Piping, Primary Keys and Three Hours I'll not get back

time to read 5 min | 826 words

Okay, so I mentioned that I'd a query that violated a primary key constraint, and I couldn't figure out why. Well, I finally got a hold of what was going on. It's simple and non-obvious at the same time. Let's start with a code example that shows the problem and then I'll put in a couple of words about the reasons behind it. First, let's create a table with a unique constraint (easier than a primary key):

CREATE TABLE Foo

(

      Bar INT UNIQUE

)

Now, let's insert some data into the table:

INSERT INTO Foo

SELECT 1 UNION ALL

SELECT 2 UNION ALL

SELECT 3

So far, everything is nice and cozy, but now I want to add more numbers, so I want to make sure that I won't break the code, so now I'll add a guard clause to the next inserts:

INSERT INTO Foo

SELECT Kabum FROM

(

      SELECT 4 as Kabum UNION ALL

      SELECT 5 as Kabum UNION ALL

      SELECT 5 as Kabum

) Bang

WHERE NOT EXISTS

      (SELECT 1 FROM Foo where Bang.Kabum = Bar)

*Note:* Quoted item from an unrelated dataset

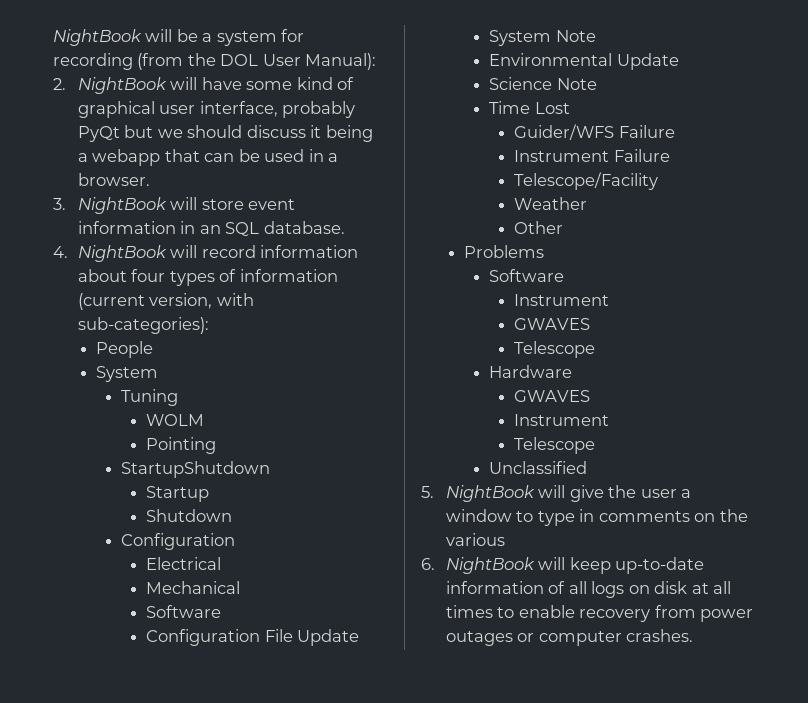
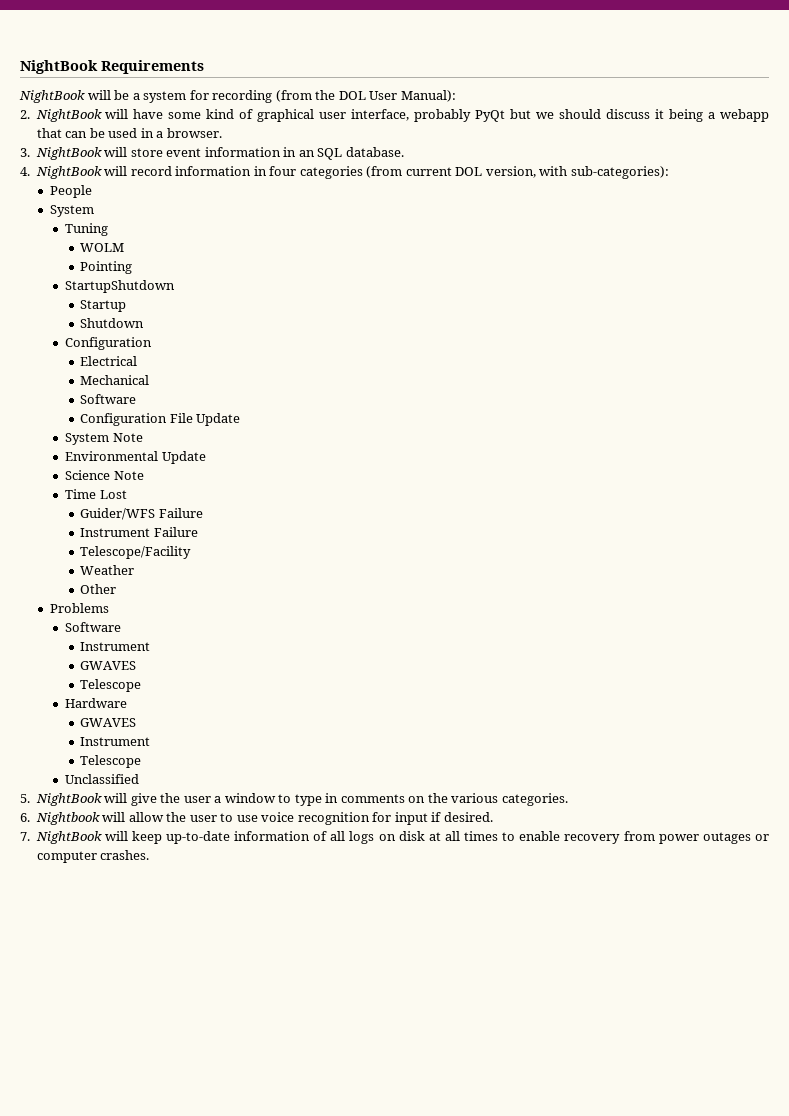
[53,29,142,46] NightBook -> [20,60,204,74] [19,90,85,103] NightBook Requirements // NightBook
[78,269,338,286] [78,293,146,310] about four types of information (current -> [253,166,483,179] in four categories (from current DOL
[421,558,435,570] // 6. -> [501,793,568,806] [20,812,493,825] [20,832,30,841] categories. // 6. Nightbook will allow the user to use voice recognition for input if desired. // 7.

Running the above result in this error:

Violation of UNIQUE KEY constraint 'UQ__Foo__5832119F'. Cannot insert duplicate key in object 'dbo.Foo'.

Do you realize what happened here? We failed because when we checked it was just fine to put 5 into Foo, but when we actually did put the second 5 into Foo, that caused a constraint violation. Go figure that when you're dealing with sixteen million records.

The solution to this problem is to add a distinct to the select statement, that would make sure that your own query isn't causing the very same query to fail.

On that note, I wonder if I can call it a concurrency bug.